Stephen Jones addressing the Retirement Conference on Tuesday morning. Photo credit: Jack Smith

Minister for Financial Services Stephen Jones has told the Retirement Conference in Canberra today that he will introduce draft legislation to enshrine the purpose of superannuation within months.

“We have proposed that the objective of superannuation is to preserve savings to deliver income for a dignified retirement, alongside government support, in an equitable and sustainable way,” Jones told the conference, jointly hosted by Conexus Financial and the Conexus Institute at Old Parliament House on Tuesday.

“In coming months, we will release draft legislation for consultation before introducing it to parliament soon after.”

The revelation of the legislative timeline for the objective comes as the government warns super funds to improve member experience and lift customer service standards. It has signalled the issue as a policy priority following a damning report by regulators ASIC and APRA and a rise in superannuation-related complaints to AFCA

Enshrining a purpose for the system will provide government the impetus to crack down on “underperformance” on customer service, Jones said. But he added funds should not wait for legislation to begin improving member experience, especially on helping them prepare for retirement. 
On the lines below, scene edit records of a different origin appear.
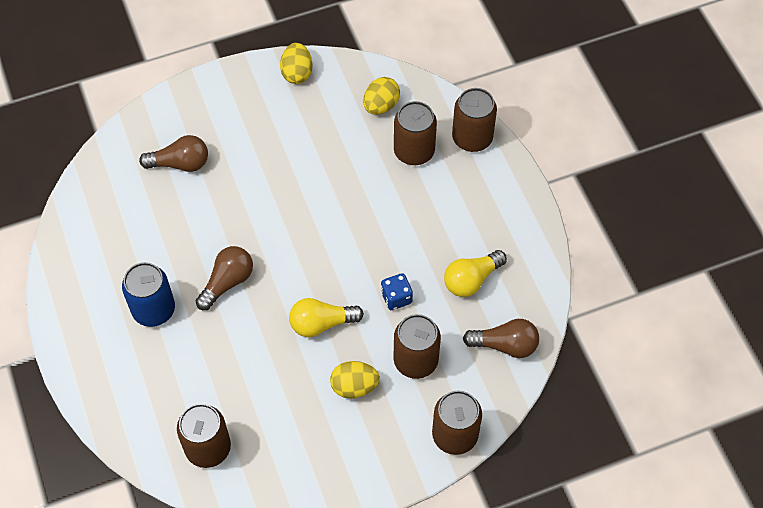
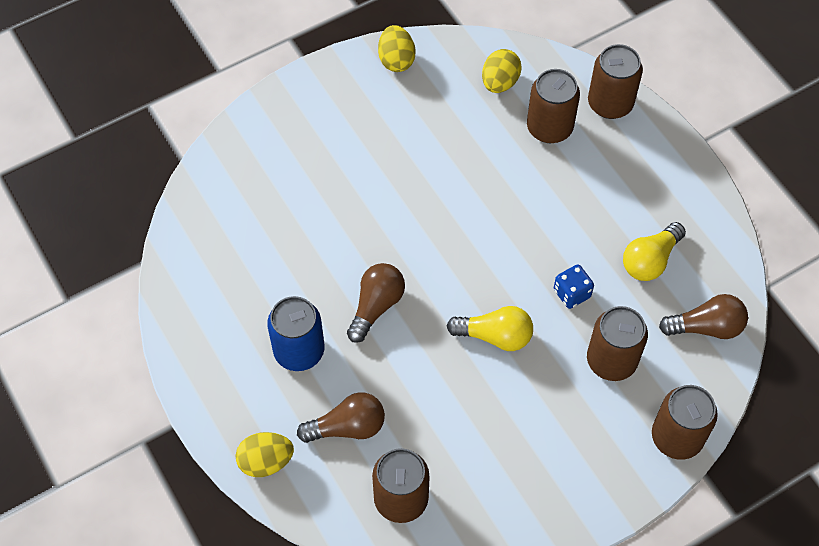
camera: 10 degrees left, 0 degrees up
brown light bulb [139,135,208,172] -> brown light bulb moved to [297,392,385,443]
yellow light bulb [289,298,364,337] -> yellow light bulb turned 150 degrees counterclockwise [447,306,533,351]
yellow egg [330,361,380,399] -> yellow egg moved to [235,432,294,477]

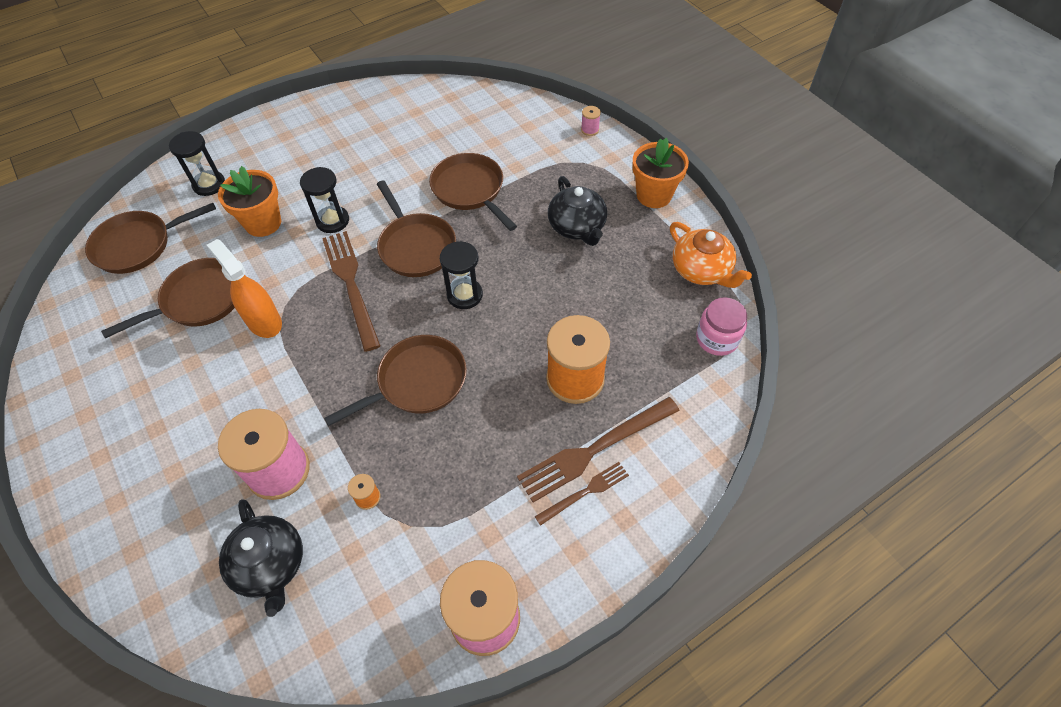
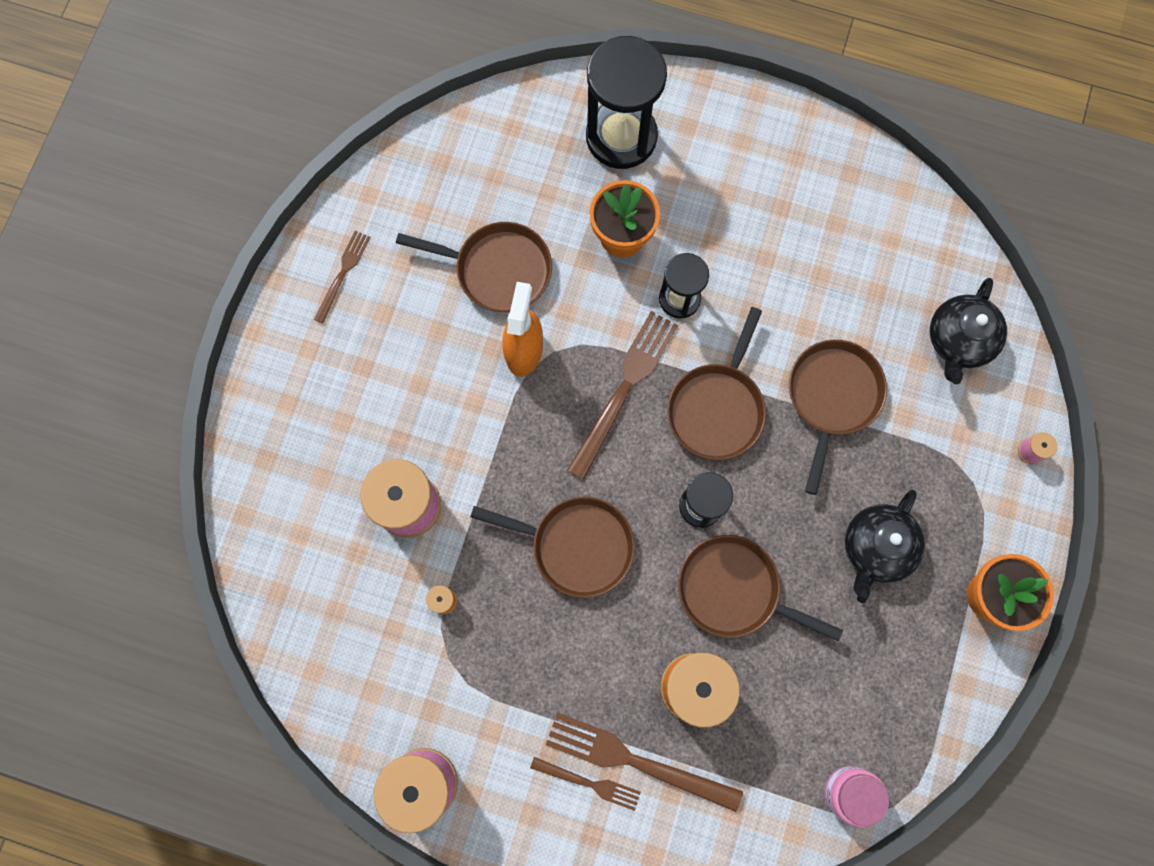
camera: 50 degrees right, 20 degrees up
brown pan [85,203,216,274] -> brown pan moved to [678,535,843,641]
black hourglass [169,131,225,196] -> black hourglass [586,36,667,169], size x1.76
black teapot [219,499,303,617] -> black teapot moved to [930,278,1007,384]
orange teapot [670,222,752,288] -> none
none -> brown fork [314,231,371,323]

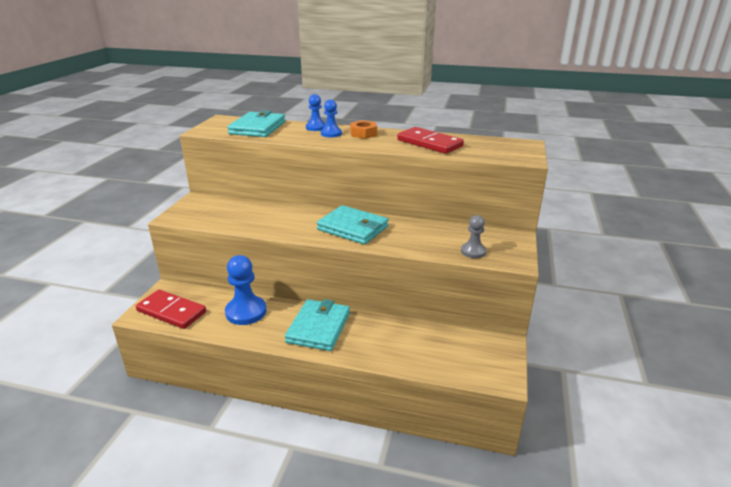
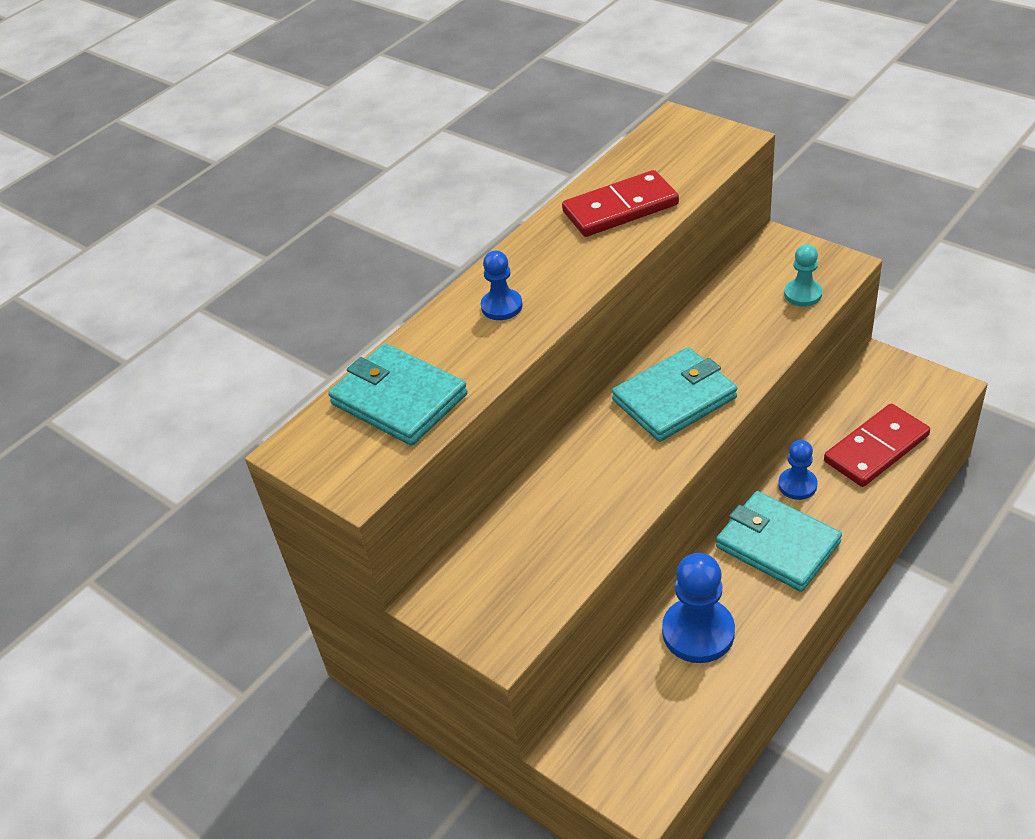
camera: 60 degrees left, 15 degrees up
red domino [136,290,206,329] -> red domino moved to [824,404,930,487]
blue pawn [306,94,326,131] -> blue pawn moved to [778,440,817,500]
orange nut [350,120,377,139] -> none
grey pawn [461,215,487,258] -> turquoise pawn [784,244,822,307]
“There is an opportunity for funds to be more innovative around what products they offer their members in the retirement phase,” he said. “This is not something they need to wait for government’s imprimatur on. This is something that they can and should be doing as they serve their members.”

He said the government expected funds to provide advice on their members’ retirement, indicating it will be difficult for them to meet their obligations under the covenant without offering forms of advice. That thinking underlies the government’s response to the Quality of Advice Review, he said, arguing it “makes sense” for funds to give more advice, albeit “safely”.

Jones said the Your Future Your Super performance test will be extended to so-called choice products later this month. “The extension of the performance test into the choice sector will scrutinise around 1000 additional products, representing over $350 billion in assets,” he said. 

But he said the government was open to making some changes to the methodology of the performance test, describing it as an “effective but blunt tool”.

The campaign to legislate the purpose was kicked off at the Conexus Financial Political Series breakfast with Treasurer Jim Chalmers in February. 

The comments come ahead of the next installment of the Conexus Financial Political Series in Melbourne on Monday 28 August, at which Shadow Treasurer Angus Taylor and Shadow Finance Minister Jane Hume will lay out the Opposition’s response to the government’s financial services agenda.